§ Extract
● ● ● ● ●

The Taoiseach said one of the priorities of his meeting with the Labour leader later this month would be discussing ways of improving the structures for engagement between the two leaders following Brexit.
“It used to be that whoever the Irish taoiseach and British prime minister was would meet regularly through their membership of the European Union.
“They’d meet on the fringes of European meetings. Those structures obviously aren’t there now.
“I respect that fact. But we do need to look for new ways of making sure that regular engagement happens.”
He said: “I think when the relationship has gotten particularly challenging on occasion between Britain and Ireland, it has sometimes been through a lack of those structures.
“So that’s the first thing I wanted to talk with him about, because I believe if we get that right, so much good can flow from that.”
Mr Harris said people didn’t need a history lesson over why the relationship has been difficult in recent years.
He said: “Obviously, Brexit did make life challenging and challenging in relation to the relationship between the two islands and also, I suppose, changed that in many ways because no longer will be two countries within the European Union.
“We’ve also had a situation where up until recently, there was a vacuum in Northern Ireland in terms of the institutions not functioning.

● ● ● ● ●

§ Material supplied
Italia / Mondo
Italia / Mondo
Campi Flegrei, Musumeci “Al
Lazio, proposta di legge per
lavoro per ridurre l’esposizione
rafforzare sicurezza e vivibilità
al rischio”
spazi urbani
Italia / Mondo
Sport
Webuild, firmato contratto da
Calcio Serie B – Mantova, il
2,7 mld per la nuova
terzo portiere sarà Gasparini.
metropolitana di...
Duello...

● ● ● ● ●

§ Problem to work on
Could you copy out the entire passage above on the Taoiseach's remarks about British-Irish engagement after Brexit, word for word?

§ Answer to this task
The Taoiseach said one of the priorities of his meeting with the Labour leader later this month would be discussing ways of improving the structures for engagement between the two leaders following Brexit.
“It used to be that whoever the Irish taoiseach and British prime minister was would meet regularly through their membership of the European Union.
“They’d meet on the fringes of European meetings. Those structures obviously aren’t there now.
“I respect that fact. But we do need to look for new ways of making sure that regular engagement happens.”
He said: “I think when the relationship has gotten particularly challenging on occasion between Britain and Ireland, it has sometimes been through a lack of those structures.
“So that’s the first thing I wanted to talk with him about, because I believe if we get that right, so much good can flow from that.”
Mr Harris said people didn’t need a history lesson over why the relationship has been difficult in recent years.
He said: “Obviously, Brexit did make life challenging and challenging in relation to the relationship between the two islands and also, I suppose, changed that in many ways because no longer will be two countries within the European Union.
“We’ve also had a situation where up until recently, there was a vacuum in Northern Ireland in terms of the institutions not functioning.